But missing Alston’s first-team All-Big Ten production was only a steep section of the mountain the Buckeyes were sliding down, not the point of departure from the top.

The night before against Rutgers, in which Alston was perfectly healthy until the closing minutes, the Buckeyes only put up 26 points on the scoreboard at the half. They ended up winning the game 73-58 behind sophomore guard Kelsey Mitchell’s tournament-record 43 points, but, especially after losing their previous two games, the concerns were already in the air before the seismic semifinal debacle.

A lot of the Buckeyes’ issues in the tournament were inexplicable, such as junior Shayla Cooper, a steady contributor off the bench throughout the year, suddenly being largely absent from the offense.

Cooper averaged 13.5 points and 8.4 rebounds per game during the season, but against Rutgers she put up seven points on 2-of-10 shooting, and the next night she had just two points on 1-of-5 shooting through three quarters, including a second period absent from the floor.

She ended up finishing off the night strong with 14 points in the garbage-time fourth quarter, hitting all six shot attempts.
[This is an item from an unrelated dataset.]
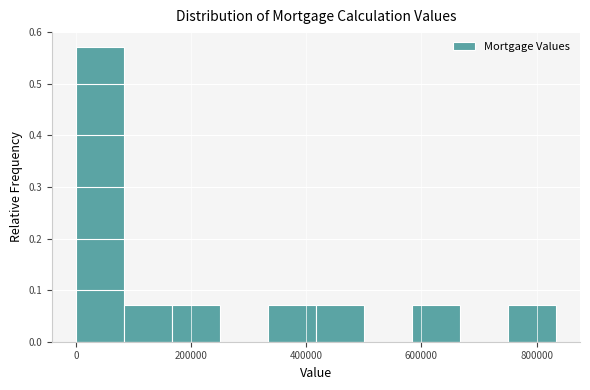

How tall is the bar that spans 340000 to 420000 on the x-axis? Neither the bar edges nor the heights are printed on the chart, so give them approximately, as read against the axes.

0.07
But Cooper has been one of the Buckeyes’ most valuable players all season long, and the need for her to step up inflated with Alston physically unable to shoot. Instead, she was nowhere to be found.

After the Michigan State game, McGuff didn’t have an explanation or assessment for the sorry performance. He simply didn’t have an answer.
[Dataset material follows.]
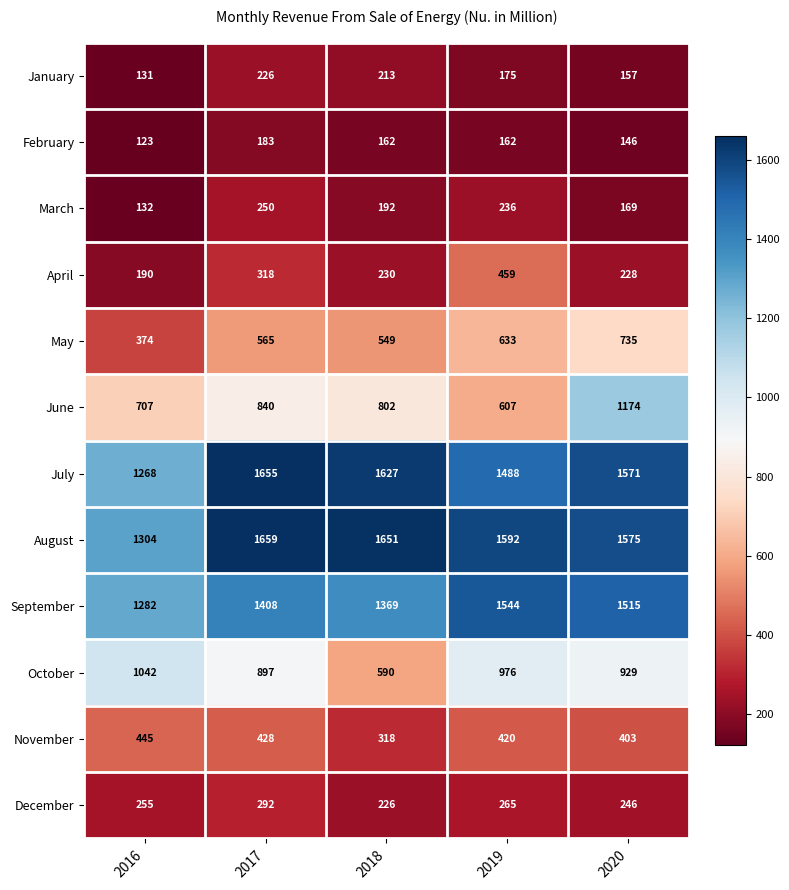

At which category is the sum across all series the highest?

2020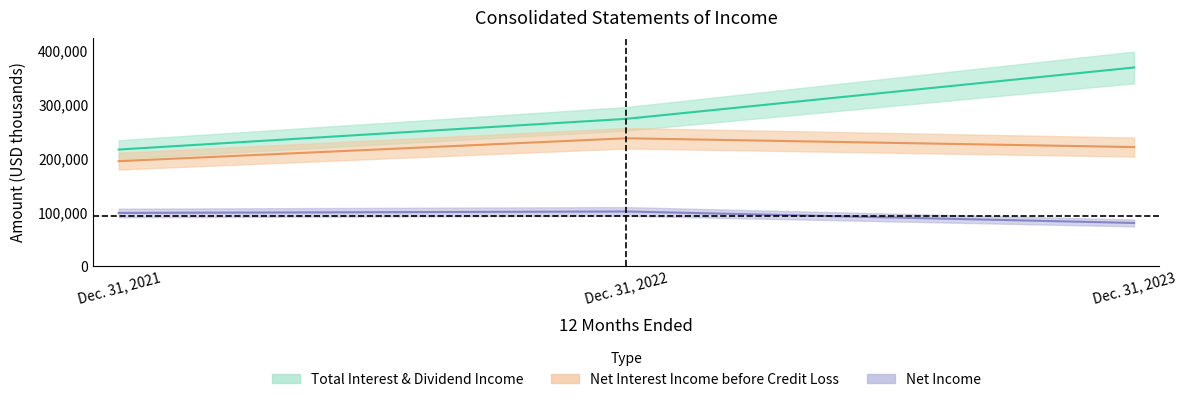

Where does the Net income series first go above 98677?

Dec. 31, 2022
“It didn’t have anything to do with effort or competitiveness,” McGuff said. “We have to learn from tonight that we’re going to hit some adversity again. I don’t know what it will be. Maybe it will be foul trouble, something. And how we react to it is going to determine everything.”

Two weeks ago, OSU was a team that many were pegging as a Final Four contender. It had already beaten Maryland twice — the only two in-conference losses the Terrapins have had since joining the Big Ten — and had lost to powerhouses South Carolina and Notre Dame on the road by a combined 11 points.

But now, the Buckeyes are trying to rebuild from the ground up with the NCAA tournament a week and a half away — trying to understand when it all turned around.

“That’s the great thing about college basketball, you get a chance to tip it up again here before too long,” McGuff said. “And I think we have a great opportunity ahead of us. We just have to get back to the gym and kind of get back to being who we are.”

The Buckeyes will learn their tournament seeding and opponent on Monday, and whether their first-round game will be set for March 18 or 19.